«Non sono io la mamma della bambina trovata morta», queste le parole affidate ad un post sui social di Martina Patti. Da Catania, non troppo lontano da dove è avvenuto l’omicidio della piccola Elena Dal Pozzo, arriva una strana coincidenza del destino che ha creato non pochi problemi ad un’altra Martina Patti. Un caso di omonimia, anzi, un doppio caso di omonimia. A Catania, infatti, abita e lavora una ragazza che ha lo stesso nome della madre assassina ed anche la sua stessa età. Entrambe 23 anni. Non solo. Anche la Martina Patti di Catania ha una figlia che si chiama, guarda caso, Elena, l’unica differenza è che la sua bambina ha tre anni.
Ma il mondo superficiale dei social queste cose non le guarda nemmeno. Così, la ragazza, che lavora in un panificio e non ha niente a che vedere con la madre assassina (nessuna parentela), dopo l’omicidio di Mascalucia è stata letteralmente presa di mira e insultata sui social.

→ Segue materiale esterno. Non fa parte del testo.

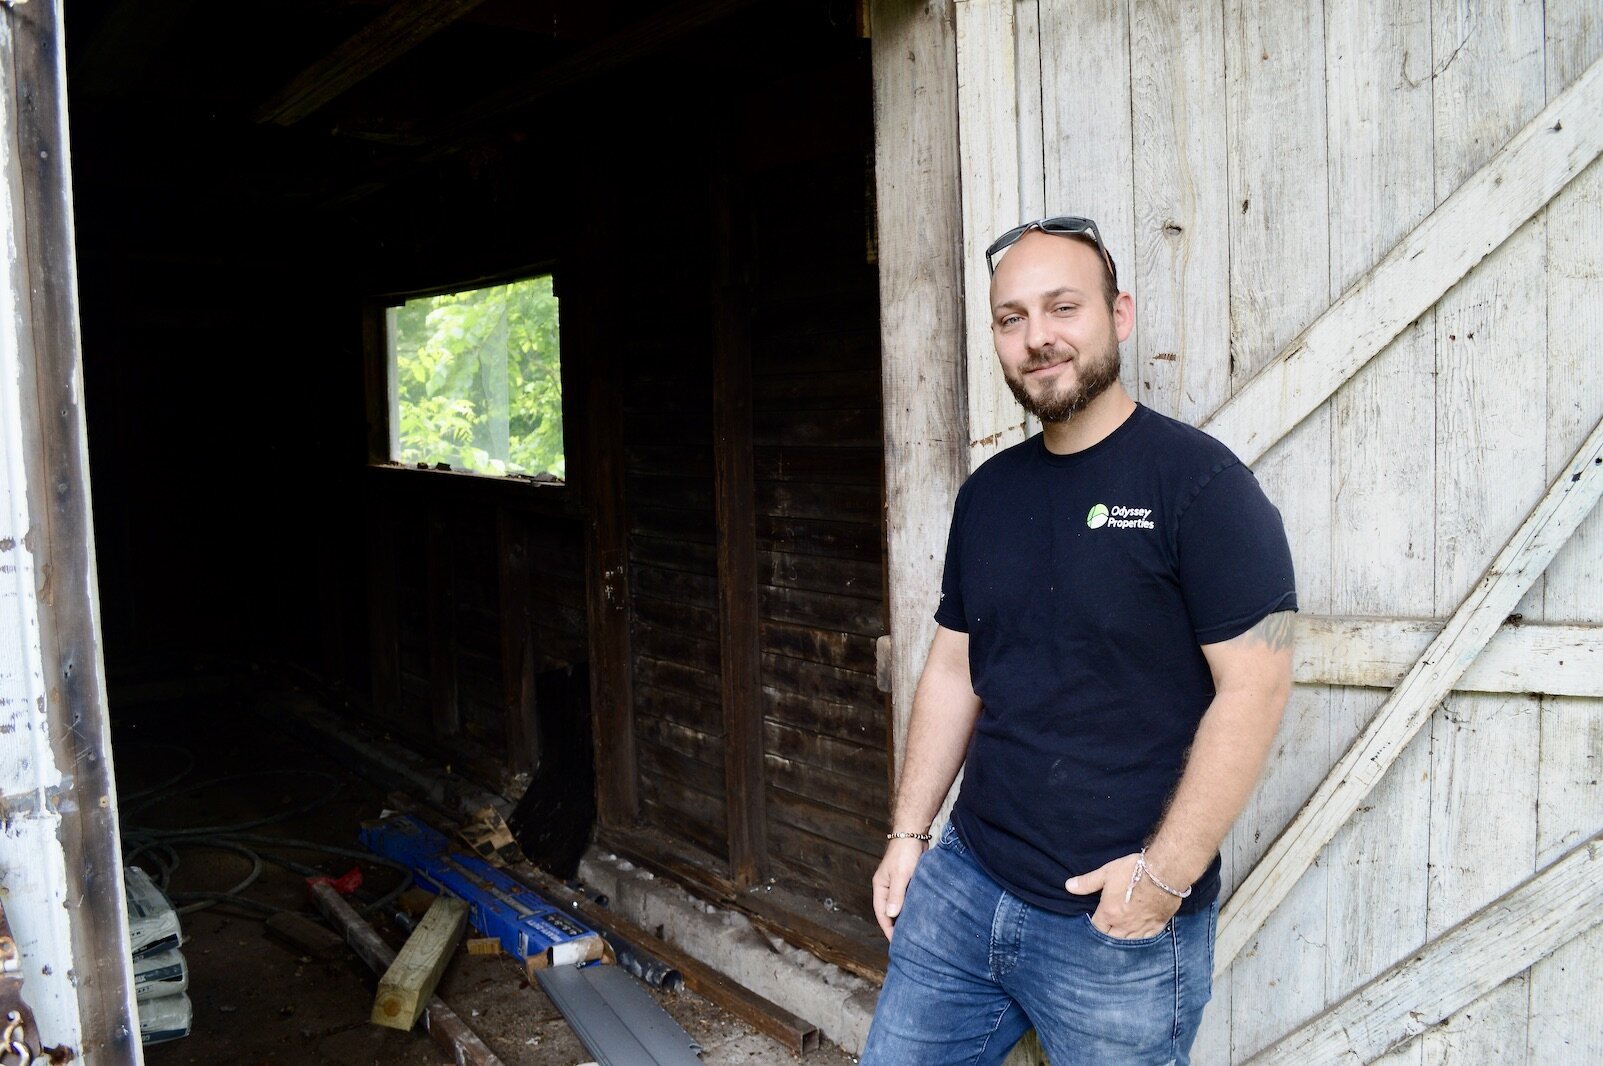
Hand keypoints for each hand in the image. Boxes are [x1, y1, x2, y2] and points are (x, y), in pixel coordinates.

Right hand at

I suoi profili, sia Facebook che Instagram, sono stati sommersi dalla cattiveria del web. In tantissimi hanno cercato “nome e cognome” e al primo profilo omonimo con una donna e una bambina in braccio hanno deciso di “lanciare” insulti e minacce. «Marcisci in carcere e rifletti su cosa hai fatto». «Sei una m… di donna, hai ucciso tua figlia, il sangue del tuo sangue». «Ti sei rovinata l’esistenza, tua figlia ti maledirà, come i tuoi genitori e i tuoi suoceri». Questi sono solo alcuni esempi di messaggi “pubblicabili” su queste colonne.
Martina Patti, quella “libera” per intenderci, per cercare di difendersi dalla carica di rabbia nei suoi confronti, ha pubblicato un post per spiegare che si tratta solo e soltanto di omonimia ma, alla fine, si è dovuta rivolgere alla Polizia Postale. Tra l’altro, la Martina Patti responsabile dell’omicidio della figlia Elena non è presente sui social e se anche ci fosse stata, questi messaggi sarebbero stati inutili anche per lei visto che si triva detenuta nel carcere di a Piazza Lanza a Catania e – ovviamente – non è a contatto né con il mondo “reale” né con quello social. Proprio due giorni fa, l’arcivescovo di Catania, Luigi Renna, aveva lanciato un chiaro messaggio alla comunità di fedeli. «La vendetta – ha detto – non può riportare in vita la piccola Elena, i sentimenti, pur comprensibili, di rabbia e di astio, non daranno pace a nessuno».